While your sense of disappointment is legitimate, being turned down for a mortgage because of student loan debt may not be the financial roadblock it seems—once you dig into the financials of home ownership.
Owning a Home Doesn’t Guarantee a Return on Investment
You’ve probably heard the tales of homeowners whose property values skyrocketed since they bought. All the while, you’re writing a monthly rent check that feels akin to flushing money down the drain. It may seem like an injustice—until you compare the long-term historical performance of the stock market to the residential real estate market:
- The S&P 500 has produced compound returns of about 9.53 percent from 1928 to 2016.
- Though home prices have increased as much as 5.8 percent nationally over the last two years, according to the January S&P/Case-Shiller Home Price Index, the national average home value is still down by about 20 percent since 2006. Those homeowners may have fared better if they’d invested their cash into stocks.
Still not convinced? Nobel prize-winning economist Robert Shiller has also publicly supported the notion that investing in the stock market is a better way to build wealth, compared to buying a home.
Owning a Home isn’t Cheap
Calculate what you’d pay on a monthly mortgage compared to your rent, and home ownership may appear to be a financial slam dunk.
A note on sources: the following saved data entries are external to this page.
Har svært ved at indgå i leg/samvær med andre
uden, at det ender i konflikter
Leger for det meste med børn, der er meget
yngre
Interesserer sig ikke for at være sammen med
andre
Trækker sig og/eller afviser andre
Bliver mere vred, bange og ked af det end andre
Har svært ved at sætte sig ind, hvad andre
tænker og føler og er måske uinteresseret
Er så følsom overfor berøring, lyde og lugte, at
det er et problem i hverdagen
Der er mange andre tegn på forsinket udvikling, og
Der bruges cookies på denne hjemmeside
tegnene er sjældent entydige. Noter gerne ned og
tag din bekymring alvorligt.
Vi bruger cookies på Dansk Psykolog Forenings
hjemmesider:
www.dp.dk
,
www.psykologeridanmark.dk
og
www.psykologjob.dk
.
Yet owning a home involves inherent costs those calculations don’t include.
For example, if you’re a homeowner:
- Researchers at the University of Illinois suggest you should expect to spend 1 to 2 percent of the purchase price of the home on basic home maintenance costs each year.
- Property taxes typically increase over time based on property value adjustments and local tax codes; they’re a yearly expense.
- In addition to homeowner’s insurance, you may need to purchase additional insurance policies if you live near water or in an area prone to natural disasters.
- Major plumbing, electrical, and structural issues can cost you big time—unless you’re very handy and have an extensive tool collection.
- You may need pay for city services, which can include water and trash removal.
Owning a Home Makes it Harder to Move
Renters can choose not to renew a lease if they’re not happy with the home’s condition, the cost of rent, or want to change neighborhoods. Moving isn’t so easy, or inexpensive, for a homeowner. It may take a homeowner several months to find a buyer, and there’s no guarantee they’ll be able to demand a price equal to what they’ve invested in the home. Additionally, sellers may need to pay commissions to real estate agents, invest in additional home improvements to satisfy potential home buyers’ requests, and cover fees associated with the home inspection, closing, and title transfer.
Buying a Home with a Low Down Payment Equals a Higher Mortgage
If you’re paying down student loan debt and wondering how to buy a home with a small amount of savings, there are many loan programs available. But they may cost you more in the long run than delaying home ownership for a few more years. Some conventional mortgage loans require private mortgage insurance (PMI) when you can’t make a down payment of least 20 percent of the home’s purchase price; the PMI may apply until you have 20 percent home equity, based on its original appraised value. Though some FHA loans may require a down payment of just 3.5 percent of the home’s purchase price, they may require you make a monthly mortgage insurance premium payment for at least 11 years, and potentially for the life of the loan.
Whether you’ll pay any type of mortgage insurance (and its amount) depends on the loan type, your credit score, and the loan amount, among other factors. Any way you slice it, it’s an added cost of buying a home you can avoid if you wait until you can make a larger down payment.
Borrowing Less Could Mean Owning Your Home Outright Sooner
The amount of your student loan debt can make it difficult to obtain loans that consider debt-to-income ratio (DTI). Though it may take time to pay down student loan debts, credit card balances, and other loans that impact your DTI, you may benefit from getting your finances in order before you buy a home. For example, if you can make a significant down payment upfront, you can reduce the total loan amount. Or, you may consider a shorter-term mortgage loan of 15 years, instead of 30 years or longer. That may mean owning your home outright long before you retire—and paying a lot less in interest over the life of the mortgage.
The real estate market is cyclical: What goes up will inevitably come down. Putting your dreams of home ownership on hold because of student loan debt may not be your ideal scenario, but it doesn’t mean you’re robbed of the opportunity to build wealth via the stock market or elsewhere.